1. O que é o Xamanismo para você?

Um caminho que segue um princípio natural, de ligação direta com a Terra, os elementos, os minerais, vegetais e animais. Enfim a “Xamaria”, como costumo chamar, é um Caminho mágico-numinosos, árduo e cheio de desprendimento, pois vivemos em função da cura de nós mesmos e da comunidade em que vivemos, incluindo a nossa querida Pachamama, a Mãe Terra.

 

2. Como as práticas xamânicas podem ajudar o ser humano nos dias de hoje?

Auxiliando-os a viverem em total harmonia com a Natureza. Se estiverem equilibrados, poderão tornar-se seres completos e seguirem sua jornada pela Mãe Terra em sua Totalidade, tornando-se um Ser Pleno ou como costumo dizer um Homo Luminus.

 

3. Como as práticas xamânicas chegaram a sua vida?

Quando criança comecei a conversar com uma árvore perto da minha casa e sentir uma alegria dentro do meu Ser.

Essa felicidade se devia ao meu contato com a natureza. Pois através da “árvore amiga”, eu falava com a Mãe Terra, e por ela era nutrido. Eu me sentia único com a natureza. Lentamente fui chamado a trilhar o caminho do Xamanismo, a achar meu lugar neste mundo e descobrir quem sou verdadeiramente.

 

4. O que é doença no contexto xamânico?

Na minha caminhada dentro do Xamanismo aprendi que existem três causas clássicas da doença, e curiosamente, elas não são compostas de bactérias, micróbios e vírus, mas sim dos nossos estados internos.
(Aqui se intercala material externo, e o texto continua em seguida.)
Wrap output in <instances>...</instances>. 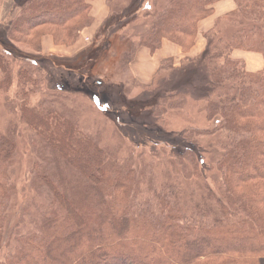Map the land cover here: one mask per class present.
<instances>
[{
  "label": "trees",
  "instance_id": "obj_1",
  "mask_svg": "<svg viewBox=\"0 0 264 264\" xmlns=\"http://www.w3.org/2000/svg\"><path fill=\"white\" fill-rule=\"evenodd\" d=\"M92 1L14 0L10 6L4 39L36 46L39 54L19 61L14 51L0 44V90L8 93L17 87L6 102L11 117L0 133V264H264V64L251 72L243 59L233 57L234 51L257 53L264 61V0H230L234 9L216 17L201 33L202 52L178 64L172 58L160 60L146 83L133 75L139 91L162 89L152 106L157 107L153 114L161 115L167 108L182 106L183 98L172 96L174 88H167V83L178 71L191 73L185 91L199 95L206 102V122L215 121L211 128L183 130V143L191 146L181 151L152 149L150 155H135L125 144L109 145V140L122 136L118 121L108 113L119 112L112 101L129 96L120 90L107 93L98 105L97 98L79 90L89 88L83 79L92 80L91 90L104 86V81L86 74V66L99 61L108 48L112 16L122 15L118 19L124 20L141 12L147 19L133 38H126V30L119 34L125 46L118 68L123 74L131 71L139 51L154 54L163 41L187 54L200 23L222 0H146L129 13L138 0H105L107 15L86 48L60 62L56 56H49L54 60L41 55L39 44L45 35L56 46L79 41L94 21ZM227 18L235 25L221 36V20ZM52 69L74 78L60 80L57 75L58 80L52 75L58 81L51 86ZM31 94L38 97L34 106ZM81 94L112 123L109 137L104 124L95 128L71 107L68 95ZM20 123L29 132L28 191L36 197L24 205L6 234L8 213L17 200ZM159 126L151 129L154 137L166 130L164 123ZM208 136L215 141L206 144L211 154L207 171L217 176L213 185L201 166ZM164 154L173 159L163 162ZM184 188L189 190L185 200Z\"/></svg>",
  "mask_w": 264,
  "mask_h": 264
},
{
  "label": "rangeland",
  "instance_id": "obj_2",
  "mask_svg": "<svg viewBox=\"0 0 264 264\" xmlns=\"http://www.w3.org/2000/svg\"><path fill=\"white\" fill-rule=\"evenodd\" d=\"M14 0H0V44L4 46L5 48L11 49L14 51L15 55L17 56V60L19 61H29L33 58H35L39 53H36L35 49L37 50L36 46H26L25 44L21 43H15L11 42L7 39H4V31L6 27H9L7 25V22L9 21L10 15H9V9ZM135 1V0H134ZM146 0H138L137 2H134V4L129 8L130 10L127 11L129 13L130 11H137L141 4L144 3ZM123 9V8H121ZM116 15V13L114 14ZM116 16H112L109 19V26L111 25V36L112 39L110 41V44L107 49L101 54V59H97L99 61H92L89 66H86V74L89 76L96 78L98 80L104 81V86L101 89H94L93 88L94 83L91 79H83L85 80L84 83L89 87L83 86V89H79L81 92H86L89 96H91L93 99L97 98L95 100L98 105H100L105 98V94L109 93L114 95L118 92V90L122 91V93L125 92L129 97L128 98H119L114 97L116 99H113L112 103L117 106V110L119 112L116 114L115 112L109 110L110 112L106 111V108L99 107L101 110L106 111L111 115V117L115 118L118 123L117 126L121 130V137L119 141L115 140H109V145L111 147L113 145L121 144L122 146L128 145L132 152L136 155L137 153H146L147 155H150L148 153L153 152L152 149H155L156 151H161L163 149H166L167 151H170L174 148L178 149L179 151L183 150L184 145L191 146L190 143L184 142L182 140L181 133L185 129H205V128H211L215 121L213 122H206L205 120V106L206 102L204 100L199 99V95H193L188 94V91H185V86L188 85L187 83L191 79L192 75L191 73L186 74V71L184 72L181 70L180 72L175 75L173 80L171 82H168L166 87L167 88H174L172 92V96L181 97L183 98L181 100L182 106L175 107V108H167V110H163L161 115L153 114L154 109H157V107H152L155 101H157V98L162 96V89L158 88L153 91L143 92L139 91L138 89H135L133 78L130 74V72L125 69L123 71V74L120 73L119 68V55L124 48V39H119V34L121 31L126 30V38L129 39L136 36L141 31V26L145 23L147 20L145 17H143V14L141 12L136 13L134 15H126L124 20H119L118 18H121ZM234 22L235 20L230 21V19H222L221 25L223 27L221 36L223 34H227L229 31H232V27L234 28ZM110 28V27H109ZM108 28V30H109ZM41 30V29H40ZM50 31L52 29H49ZM46 32L49 34V32ZM226 31V32H225ZM52 32V31H51ZM45 33V32H42ZM95 31L93 29L87 28V30L84 31V34L80 36V39L77 43H75L72 46H62L58 45L56 46L53 44V39L49 35H45L41 38L40 44H39V50L41 55L50 58L49 56H56L59 58L57 62L64 61V59L71 60L75 57L76 54H78L83 48H86L91 41L92 36L94 35ZM109 34L107 31L106 36ZM34 37V32L28 35V38L32 40ZM24 35L21 34L18 38V40H23ZM17 39V37H15ZM203 41H196L194 45L190 48L192 50L195 48L197 51L198 47ZM59 44H62L59 41ZM204 48H202L201 52ZM39 52V51H38ZM200 52V51H199ZM47 58V59H48ZM55 60V59H54ZM255 61V60H254ZM40 62V61H39ZM254 63L253 61H251ZM256 63V62H255ZM51 74L48 77V80L52 85H54L59 79L63 80L64 78L72 79L74 76H72L71 73L68 72H60V70L52 69L50 71ZM52 75L57 76L58 80H55ZM80 75H83L81 72ZM123 76V77H121ZM122 78V82L120 80ZM111 83L115 84V87L112 88ZM118 85V86H117ZM126 87H125V86ZM92 87V88H91ZM85 89V90H84ZM17 87L14 85L8 93L4 92L3 90H0V133H2V129L4 127L5 122L7 121V118H10L11 115L9 114L8 108L6 106V102H9L11 98L14 95V92H16ZM128 90V91H127ZM155 94V96H151ZM188 95H190L192 98H190ZM32 96L29 100L31 102L30 106H34L36 94H31ZM70 102H72L71 107L76 109V112L79 114L80 120H87L89 123H94V126H100L101 124H104L107 130L108 137L112 134L113 125L111 122L104 121L102 117L95 111V108L93 107L91 101L84 97V95H68ZM99 98L101 99L100 101ZM187 98V101L186 99ZM160 103V101H159ZM154 108V109H153ZM153 114V115H152ZM18 116V115H17ZM119 117V119H118ZM164 123L165 129L158 137L153 136V132H151V129H160L159 124ZM158 124V125H157ZM18 129V137H17V152H18V165H17V200L16 204L12 207L11 211L8 213L9 216V225L7 227L6 234H9L11 230H13V225L17 223L18 216L21 213L22 209L24 208V205L27 204L28 201H31L34 197H36L34 194H32L31 191H28L29 186V175H28V169L30 166L31 158H32V151H31V142L29 138V132L28 129L24 127L22 123H20ZM168 133V134H167ZM153 138V139H152ZM155 138V139H154ZM149 139H152L150 141ZM163 140H166V144H163ZM106 142V141H105ZM116 142V143H115ZM144 142V143H143ZM213 137H204V151L205 155L202 156L201 160V166L205 170V177L208 179L209 183L213 185V181L215 182V179H217V176L213 171H207L209 163L208 157L211 156L209 148L206 147V144L208 143H214ZM107 143V142H106ZM112 143V144H111ZM173 145V146H172ZM211 145V144H210ZM199 150V148H198ZM207 157V158H206ZM163 162L168 163L172 157H170L167 154H164L160 158ZM161 171H157V178L160 180L162 179ZM214 175V180H213ZM182 180L180 177H177V182L180 183ZM256 182V181H255ZM257 183V182H256ZM186 185H188V182H186ZM240 190L243 189V186L241 185ZM189 190L186 191L184 188V195L183 200L188 197ZM133 234V233H130Z\"/></svg>",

A primeira é a desarmonia. Isto é o que ocorre quando os indivíduos perdem uma ligação importante na vida ou quando são privados do sentimento de pertencer a algo. A desarmonia provoca uma diminuição do nosso poder pessoal que, por sua vez torna-nos vulneráveis à doença.

A segunda causa é o medo. Ele diminui a capacidade de funcionamento de qualquer sistema imunológico. Esta não é, naturalmente, nenhuma grande notícia para os médicos modernos que sabem muito bem que o medo e desarmonia podem se manifestar como doenças reconhecidas pela ciência moderna.

A terceira causa clássica da doença é o fenômeno conhecido como a perda da alma. E aqui encontramos algo curioso, como Jeanne Achterberg escreveu, no artigo “O curador ferido”: “A perda da alma é considerada como o diagnóstico mais grave e a maior causa de doença e de morte prematura pelos povos nativos tradicionais, e não é sequer mencionado em nossos livros de medicina ocidental”.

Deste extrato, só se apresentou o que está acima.